### WORKING DATA
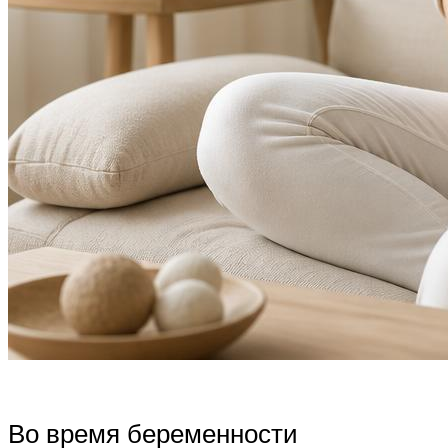
Во время беременности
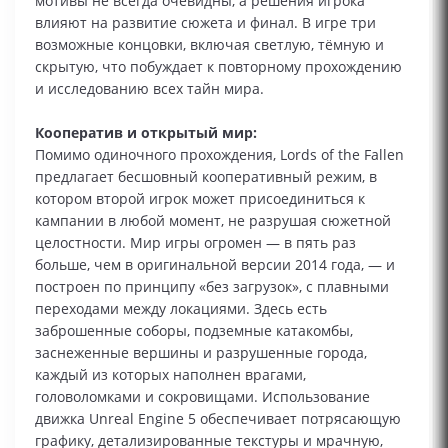
мотивы не всегда очевидны, а решения игрока
влияют на развитие сюжета и финал. В игре три
возможные концовки, включая светлую, тёмную и
скрытую, что побуждает к повторному прохождению
и исследованию всех тайн мира.
Кооператив и открытый мир:
Помимо одиночного прохождения, Lords of the Fallen
предлагает бесшовный кооперативный режим, в
котором второй игрок может присоединиться к
кампании в любой момент, не разрушая сюжетной
целостности. Мир игры огромен — в пять раз
больше, чем в оригинальной версии 2014 года, — и
построен по принципу «без загрузок», с плавными
переходами между локациями. Здесь есть
заброшенные соборы, подземные катакомбы,
заснеженные вершины и разрушенные города,
каждый из которых наполнен врагами,
головоломками и сокровищами. Использование
движка Unreal Engine 5 обеспечивает потрясающую
графику, детализированные текстуры и мрачную,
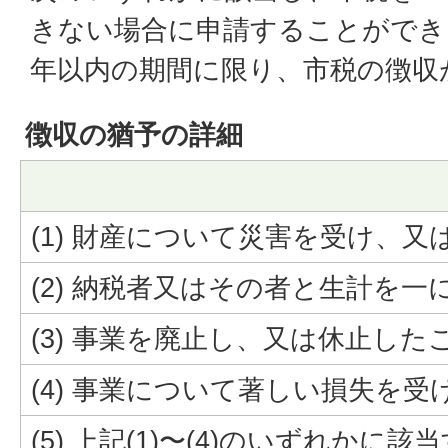
きない場合に申請することができ
年以内の期間に限り、市税の徴収
徴収の猶予の詳細
(1) 財産について災害を受け、
(2) 納税者又はその者と生計を
(3) 事業を廃止し、又は休止した
(4) 事業について著しい損失を受
(5) 上記(1)〜(4)のいずれか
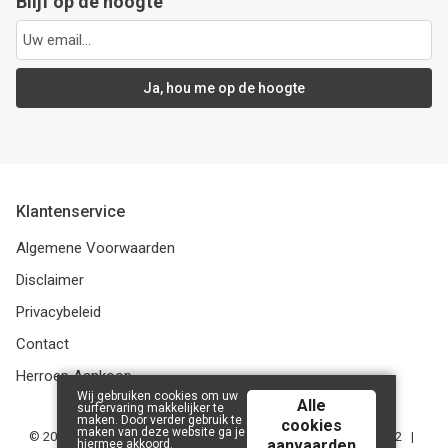
Blijf op de hoogte
Ja, hou me op de hoogte
Klantenservice
Algemene Voorwaarden
Disclaimer
Privacybeleid
Contact
Herroep Aankoop
Wij gebruiken cookies om uw
Alle
surfervaring makkelijker te
maken. Door verder gebruik te
cookies
maken van deze website ga je
© 2026 De Stripkever | Bruul 79, 2800 Mechelen | BE 0785.607.552 |
aanvaarden
hiermee akkoord.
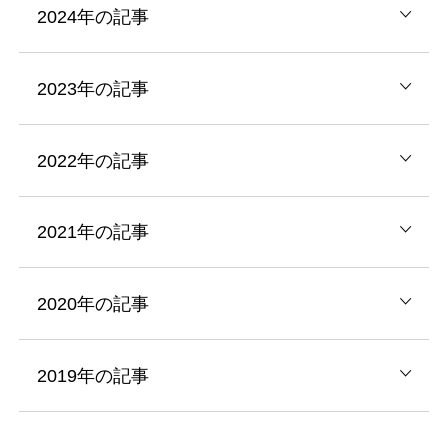
2024年の記事
2023年の記事
2022年の記事
2021年の記事
2020年の記事
2019年の記事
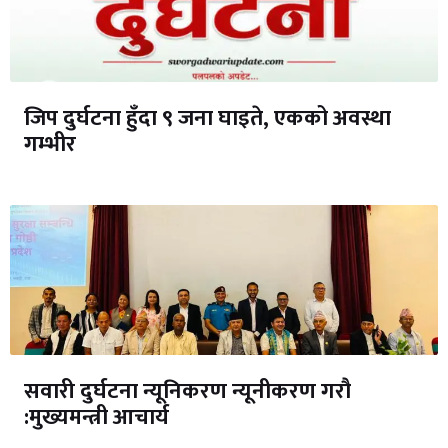
जिप दुर्घटना हुँदा ९ जना घाइते, एकको अवस्था
गम्भीर
सवारी दुर्घटना न्यूनिकरण न्यूनीकरण गरौ
:मुख्यमन्त्री आचार्य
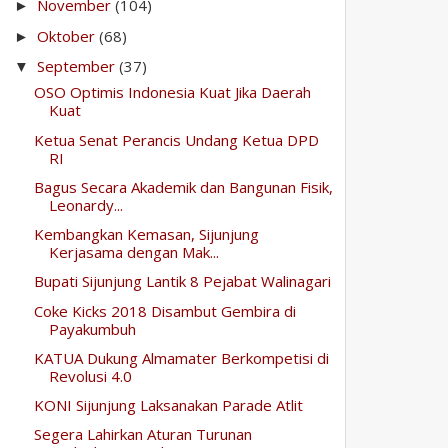
November
(104)
►
Oktober
(68)
►
September
(37)
▼
OSO Optimis Indonesia Kuat Jika Daerah
Kuat
Ketua Senat Perancis Undang Ketua DPD
RI
Bagus Secara Akademik dan Bangunan Fisik,
Leonardy...
Kembangkan Kemasan, Sijunjung
Kerjasama dengan Mak...
Bupati Sijunjung Lantik 8 Pejabat Walinagari
Coke Kicks 2018 Disambut Gembira di
Payakumbuh
KATUA Dukung Almamater Berkompetisi di
Revolusi 4.0
KONI Sijunjung Laksanakan Parade Atlit
Segera Lahirkan Aturan Turunan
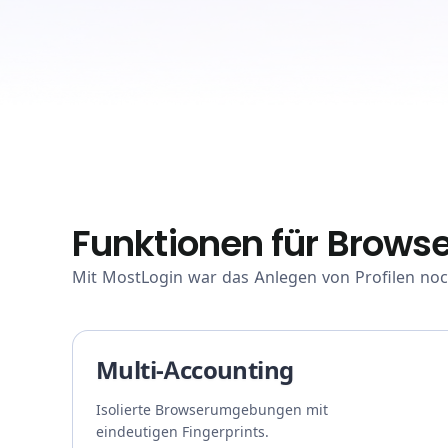
Funktionen für Browse
Mit MostLogin war das Anlegen von Profilen noch 
Multi-Accounting
Isolierte Browserumgebungen mit
eindeutigen Fingerprints.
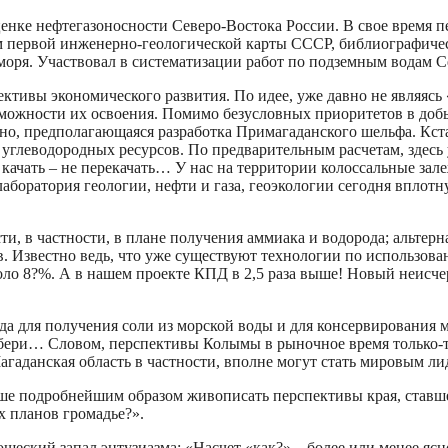
ценке нефтегазоносности Северо-Востока России. В свое время
м первой инженерно-геологической карты СССР, библиографическ
моря. Участвовал в систематизации работ по подземным водам С
ктивы экономического развития. По идее, уже давно не являясь 
можности их освоения. Помимо безусловных приоритетов в добы
но, предполагающаяся разработка Примагаданского шельфа. Кста
леводородных ресурсов. По предварительным расчетам, здесь у н
 качать – не перекачать… У нас на территории колоссальные зал
лаборатория геологии, нефти и газа, геоэкологии сегодня впло
и, в частности, в плане получения аммиака и водорода; альтер
в. Известно ведь, что уже существуют технологии по использова
оло 8?%. А в нашем проекте КПД в 2,5 раза выше! Новый неисче
а для получения соли из морской воды и для консервирования 
о бери… Словом, перспективы Колымы в рыночное время только-
Магаданская область в частности, вполне могут стать мировым 
ьше подробнейшим образом живописать перспективы края, ставше
х планов громадье?».
шеский запал энтузиазма: «Насчет «как?» – более или менее яс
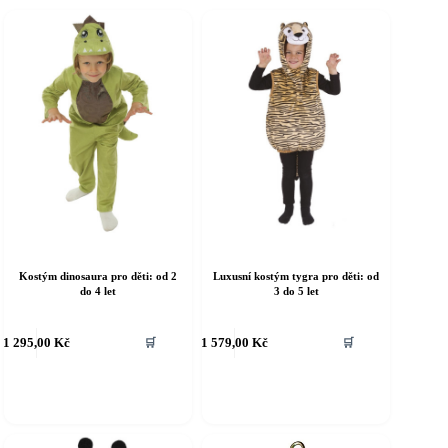
Kostým dinosaura pro děti: od 2
Luxusní kostým tygra pro děti: od
do 4 let
3 do 5 let
ento
Tento
1 295,00
Kč
1 579,00
Kč
🛒
🛒
rodukt
produkt
á
má
íce
více
riant.
variant.
ožnosti
Možnosti
e
lze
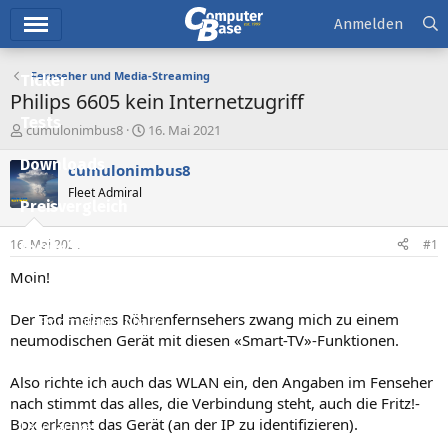
Hauptmenü
Anmelden
Fernseher und Media-Streaming
Ticker
Philips 6605 kein Internetzugriff
Tests
E
E
cumulonimbus8
16. Mai 2021
r
r
Downloads
s
s
cumulonimbus8
t
t
Fleet Admiral
e
e
Preisvergleich
l
l
l
l
16. Mai 2021
#1
Forum
e
t
r
a
Moin!
Aktuelles
m
Der Tod meines Röhrenfernsehers zwang mich zu einem
Empfohlene Inhalte
neumodischen Gerät mit diesen «Smart-TV»-Funktionen.
Neue Beiträge
Also richte ich auch das WLAN ein, den Angaben im Fenseher
Neueste Aktivitäten
nach stimmt das alles, die Verbindung steht, auch die Fritz!-
Box erkennt das Gerät (an der IP zu identifizieren).
Leserartikel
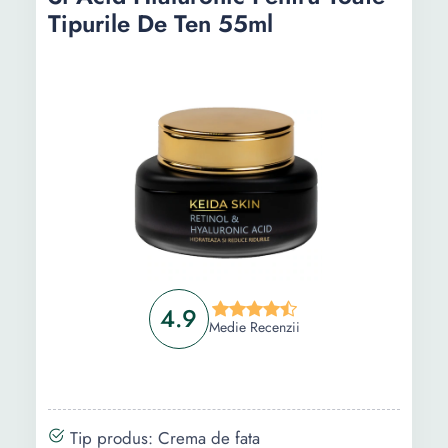
Tipurile De Ten 55ml
Informații
Ghid de cumparare
Intrebari Frecvente
4.9
Medie Recenzii
Tip produs: Crema de fata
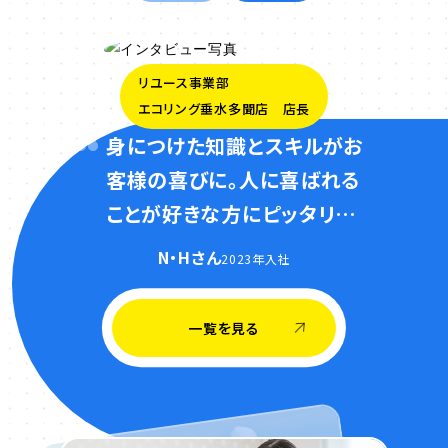
リユース事業部
エコリング垂水多聞店 店長
身につけた知識とスキルがお
客様の喜びに。人に喜ばれる
ことが好きな方にピッタリの
お仕事です。
N・Hさん
2023年入社
一覧を見る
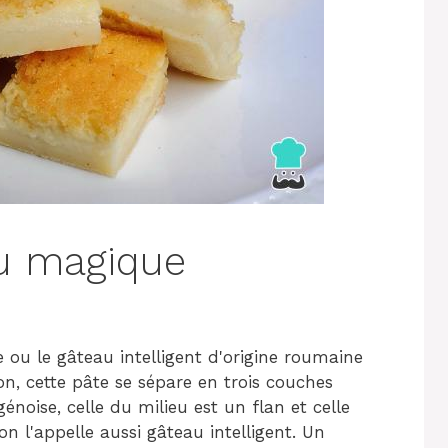
au magique
ou le gâteau intelligent d'origine roumaine
on, cette pâte se sépare en trois couches
génoise, celle du milieu est un flan et celle
n l'appelle aussi gâteau intelligent. Un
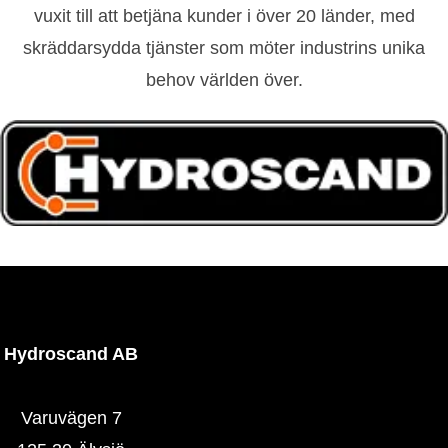
vuxit till att betjäna kunder i över 20 länder, med
skräddarsydda tjänster som möter industrins unika
behov världen över.
Hydroscand AB
Varuvägen 7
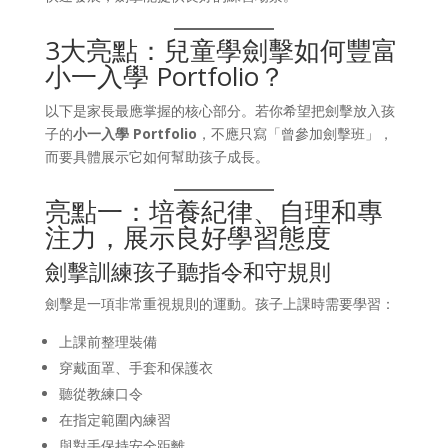
3大亮點：兒童學劍擊如何豐富
小一入學 Portfolio？
以下是家長最應掌握的核心部分。若你希望把劍擊放入孩
子的
小一入學 Portfolio
，不應只寫「曾參加劍擊班」，
而要具體展示它如何幫助孩子成長。
亮點一：培養紀律、自理和專
注力，展示良好學習態度
劍擊訓練孩子聽指令和守規則
劍擊是一項非常重視規則的運動。孩子上課時需要學習：
上課前整理裝備
穿戴面罩、手套和保護衣
聽從教練口令
在指定範圍內練習
與對手保持安全距離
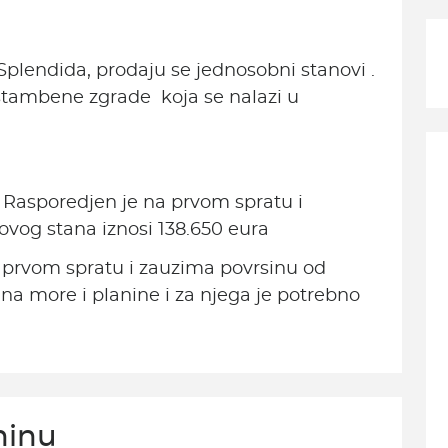
Splendida, prodaju se jednosobni stanovi .
stambene zgrade koja se nalazi u
 Rasporedjen je na prvom spratu i
ovog stana iznosi 138.650 eura
 prvom spratu i zauzima povrsinu od
na more i planine i za njega je potrebno
ninu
######
▶ _TASK DETAILS_:
Can you copy the text of all the records above word for word, leaving the pictures out of your answer?

▶ _PROBLEM SOLUTION_:
Во время беременности
мотивы не всегда очевидны, а решения игрока
влияют на развитие сюжета и финал. В игре три
возможные концовки, включая светлую, тёмную и
скрытую, что побуждает к повторному прохождению
и исследованию всех тайн мира.
Кооператив и открытый мир:
Помимо одиночного прохождения, Lords of the Fallen
предлагает бесшовный кооперативный режим, в
котором второй игрок может присоединиться к
кампании в любой момент, не разрушая сюжетной
целостности. Мир игры огромен — в пять раз
больше, чем в оригинальной версии 2014 года, — и
построен по принципу «без загрузок», с плавными
переходами между локациями. Здесь есть
заброшенные соборы, подземные катакомбы,
заснеженные вершины и разрушенные города,
каждый из которых наполнен врагами,
головоломками и сокровищами. Использование
движка Unreal Engine 5 обеспечивает потрясающую
графику, детализированные текстуры и мрачную,
きない場合に申請することができ
年以内の期間に限り、市税の徴収
徴収の猶予の詳細
(1) 財産について災害を受け、
(2) 納税者又はその者と生計を
(3) 事業を廃止し、又は休止した
(4) 事業について著しい損失を受
(5) 上記(1)〜(4)のいずれか
Blijf op de hoogte
Ja, hou me op de hoogte
Klantenservice
Algemene Voorwaarden
Disclaimer
Privacybeleid
Contact
Herroep Aankoop
Wij gebruiken cookies om uw
Alle
surfervaring makkelijker te
maken. Door verder gebruik te
cookies
maken van deze website ga je
© 2026 De Stripkever | Bruul 79, 2800 Mechelen | BE 0785.607.552 |
aanvaarden
hiermee akkoord.
2024年の記事
2023年の記事
2022年の記事
2021年の記事
2020年の記事
2019年の記事
जिप दुर्घटना हुँदा ९ जना घाइते, एकको अवस्था
गम्भीर
सवारी दुर्घटना न्यूनिकरण न्यूनीकरण गरौ
:मुख्यमन्त्री आचार्य
November
(104)
►
Oktober
(68)
►
September
(37)
▼
OSO Optimis Indonesia Kuat Jika Daerah
Kuat
Ketua Senat Perancis Undang Ketua DPD
RI
Bagus Secara Akademik dan Bangunan Fisik,
Leonardy...
Kembangkan Kemasan, Sijunjung
Kerjasama dengan Mak...
Bupati Sijunjung Lantik 8 Pejabat Walinagari
Coke Kicks 2018 Disambut Gembira di
Payakumbuh
KATUA Dukung Almamater Berkompetisi di
Revolusi 4.0
KONI Sijunjung Laksanakan Parade Atlit
Segera Lahirkan Aturan Turunan
Funktionen für Browse
Mit MostLogin war das Anlegen von Profilen noch 
Multi-Accounting
Isolierte Browserumgebungen mit
eindeutigen Fingerprints.
ценке нефтегазоносности Северо-Востока России. В свое время
м первой инженерно-геологической карты СССР, библиографическ
моря. Участвовал в систематизации работ по подземным водам С
ктивы экономического развития. По идее, уже давно не являясь 
можности их освоения. Помимо безусловных приоритетов в добы
но, предполагающаяся разработка Примагаданского шельфа. Кста
леводородных ресурсов. По предварительным расчетам, здесь у н
 качать – не перекачать… У нас на территории колоссальные зал
лаборатория геологии, нефти и газа, геоэкологии сегодня впло
и, в частности, в плане получения аммиака и водорода; альтер
в. Известно ведь, что уже существуют технологии по использова
оло 8?%. А в нашем проекте КПД в 2,5 раза выше! Новый неисче
а для получения соли из морской воды и для консервирования 
о бери… Словом, перспективы Колымы в рыночное время только-
Магаданская область в частности, вполне могут стать мировым 
ьше подробнейшим образом живописать перспективы края, ставше
х планов громадье?».
шеский запал энтузиазма: «Насчет «как?» – более или менее яс
Kostým dinosaura pro děti: od 2
Luxusní kostým tygra pro děti: od
do 4 let
3 do 5 let
ento
Tento
1 295,00
Kč
1 579,00
Kč
🛒
🛒
rodukt
produkt
á
má
íce
více
riant.
variant.
ožnosti
Možnosti
e
lze
Hauptmenü
Anmelden
Fernseher und Media-Streaming
Ticker
Philips 6605 kein Internetzugriff
Tests
E
E
cumulonimbus8
16. Mai 2021
r
r
Downloads
s
s
cumulonimbus8
t
t
Fleet Admiral
e
e
Preisvergleich
l
l
l
l
16. Mai 2021
#1
Forum
e
t
r
a
Moin!
Aktuelles
m
Der Tod meines Röhrenfernsehers zwang mich zu einem
Empfohlene Inhalte
neumodischen Gerät mit diesen «Smart-TV»-Funktionen.
Neue Beiträge
Also richte ich auch das WLAN ein, den Angaben im Fenseher
Neueste Aktivitäten
nach stimmt das alles, die Verbindung steht, auch die Fritz!-
Box erkennt das Gerät (an der IP zu identifizieren).
Leserartikel
Tipurile De Ten 55ml
Informații
Ghid de cumparare
Intrebari Frecvente
4.9
Medie Recenzii
Tip produs: Crema de fata
リユース事業部
エコリング垂水多聞店 店長
身につけた知識とスキルがお
客様の喜びに。人に喜ばれる
ことが好きな方にピッタリの
お仕事です。
N・Hさん
2023年入社
一覧を見る
au magique
ou le gâteau intelligent d'origine roumaine
on, cette pâte se sépare en trois couches
génoise, celle du milieu est un flan et celle
n l'appelle aussi gâteau intelligent. Un
vuxit till att betjäna kunder i över 20 länder, med
skräddarsydda tjänster som möter industrins unika
behov världen över.
Hydroscand AB
Varuvägen 7
3大亮點：兒童學劍擊如何豐富
小一入學 Portfolio？
以下是家長最應掌握的核心部分。若你希望把劍擊放入孩
子的
小一入學 Portfolio
，不應只寫「曾參加劍擊班」，
而要具體展示它如何幫助孩子成長。
亮點一：培養紀律、自理和專
注力，展示良好學習態度
劍擊訓練孩子聽指令和守規則
劍擊是一項非常重視規則的運動。孩子上課時需要學習：
上課前整理裝備
穿戴面罩、手套和保護衣
聽從教練口令
在指定範圍內練習
與對手保持安全距離
Splendida, prodaju se jednosobni stanovi .
stambene zgrade koja se nalazi u
 Rasporedjen je na prvom spratu i
ovog stana iznosi 138.650 eura
 prvom spratu i zauzima povrsinu od
na more i planine i za njega je potrebno
ninu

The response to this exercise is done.